A little while ago we told you about Japan-based startup Kitchhike, which matches travelers with local hosts  who prepare home cooked meals for them. It’s an intriguing and rare service, so I was pretty surprised when I heard about Tadaku, which is also based in Tokyo, also matching travelers with local hosts/cooks.
I asked Tadaku co-founders Tao Romera Martinez and Trent McBride about how their service might be different than Kitchhike . They explained that the biggest difference is that Tadaku is actually about cooking local food together, rather than just eating at someone’s home as if it were a restaurant. Trent adds:
We believe the ‘cooking together’ aspect is a vital part, for a few reasons:
- It’s a much better way to learn about the local cuisine, as the guests actually cook it themselves.
- The practical aspect of cooking together creates a warmer atmosphere; doing activities ‘together’ brings people closer and ensures the travelers feel less like they are intruding into the host’s home.
- Cooking together, rather than just eating, allows the guest to discover many aspects of local culture, producing more opportunities for conversation between host and guest.

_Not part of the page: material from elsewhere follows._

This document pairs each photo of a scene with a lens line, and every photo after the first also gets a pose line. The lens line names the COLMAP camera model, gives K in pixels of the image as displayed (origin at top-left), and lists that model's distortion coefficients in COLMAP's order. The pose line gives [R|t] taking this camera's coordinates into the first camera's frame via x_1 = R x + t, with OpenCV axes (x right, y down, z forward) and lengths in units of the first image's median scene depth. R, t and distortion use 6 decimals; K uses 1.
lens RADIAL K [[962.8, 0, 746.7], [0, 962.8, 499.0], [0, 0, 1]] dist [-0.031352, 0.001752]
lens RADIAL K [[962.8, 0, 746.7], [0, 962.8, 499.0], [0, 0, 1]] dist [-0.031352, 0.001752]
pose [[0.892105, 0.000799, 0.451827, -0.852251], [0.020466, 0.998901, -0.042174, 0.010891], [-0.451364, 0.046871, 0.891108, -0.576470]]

So what kind of local menu offerings are available on Tadaku? The team informs me that they just added a host family in Nagano who proposes to cook up the local delicacy of grasshoppers and bee larvae. That’s certainly a dish that would be hard for you to find on your own . Another interesting dish travelers to Japan might want to try cooking is Chanko Nabe, a meal famously eaten by sumo wrestlers.
As for its business model, Tadaku will take a 12% commission of the fee paid by the guest. And from there, Tadaku will pay the host.

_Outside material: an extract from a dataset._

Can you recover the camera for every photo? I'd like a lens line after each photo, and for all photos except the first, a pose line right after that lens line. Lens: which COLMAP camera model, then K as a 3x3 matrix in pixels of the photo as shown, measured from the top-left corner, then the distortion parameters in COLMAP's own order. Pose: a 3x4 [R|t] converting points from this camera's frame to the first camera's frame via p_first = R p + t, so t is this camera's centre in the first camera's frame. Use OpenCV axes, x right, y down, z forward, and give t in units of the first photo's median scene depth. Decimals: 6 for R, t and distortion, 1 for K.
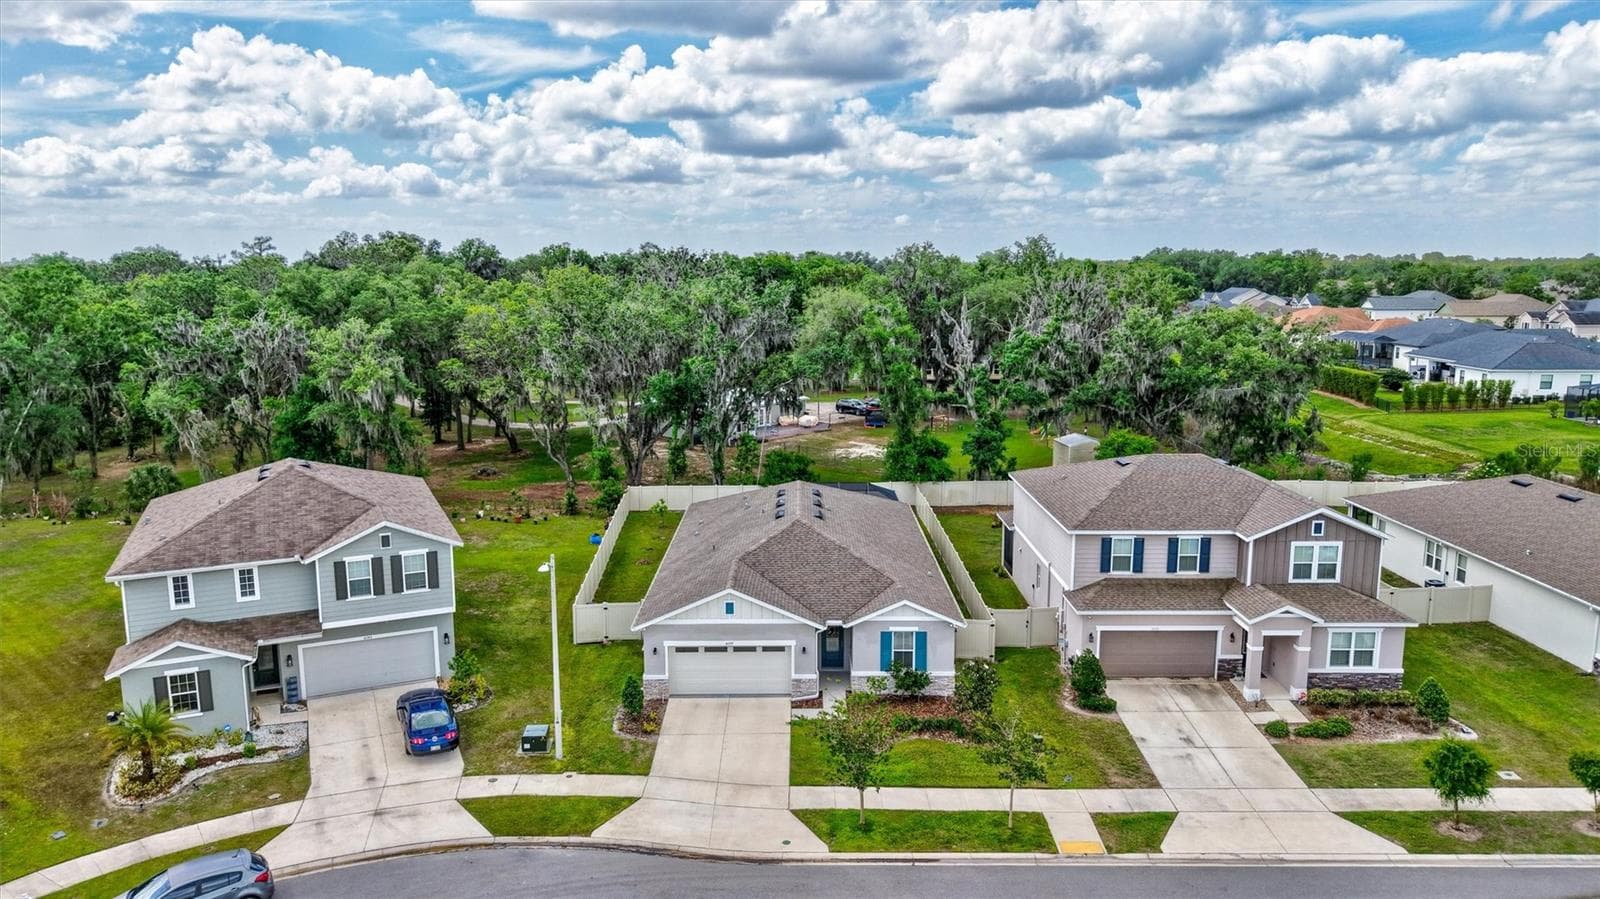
lens RADIAL K [[1153.2, 0, 800.0], [0, 1153.2, 449.5], [0, 0, 1]] dist [-0.000416, 0.004836]
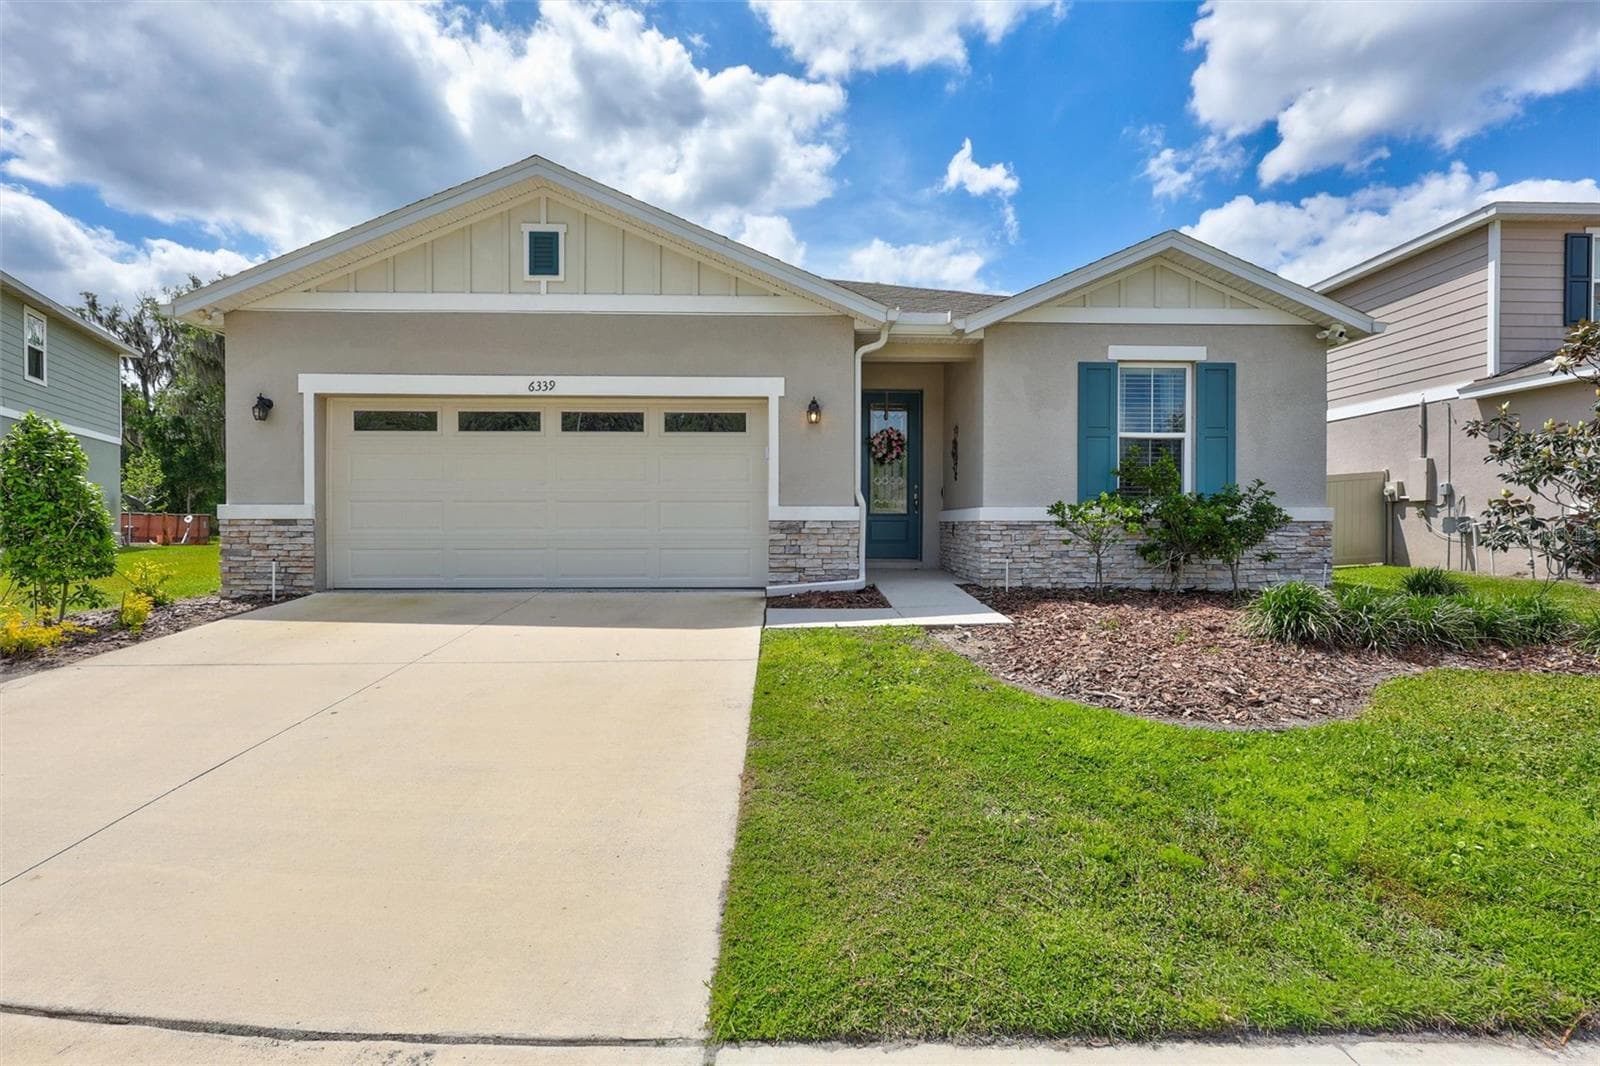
lens RADIAL K [[814.8, 0, 802.6], [0, 814.8, 511.3], [0, 0, 1]] dist [-0.036860, 0.021369]
pose [[0.999725, -0.001834, 0.023396, -0.003780], [0.005709, 0.985999, -0.166652, 0.230516], [-0.022763, 0.166740, 0.985738, 0.813635]]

Since Tadaku’s official launch back in October when they added their first hosts in Tokyo, Rome and Bangkok, they’ve had interest from hosts all over the world, in places like Morocco, Tunisia, Argentina, India, Portugal, Hungary and Spain. Trent further elaborates on their progress in these initial weeks:
We’re getting a lot of general excitement from those that hear about us, and are currently also spending a lot of time on website optimization and experimentation with different strategies regarding sign ups. […] We’re also in conversations with a number of food bloggers, administrators of food and recipe websites etc. for potential collaboration agreements.
The progress of specialized travel services like Kitchhike, Meetrip (which was acquired earlier in the month), and now Tadaku will be interesting to watch. I’m still not certain that I’d call this any sort of startup trend, but they are all interesting variants on traditional online travel services. And I hope they can find a sustainable niche among travel enthusiasts, especially those coming to Japan.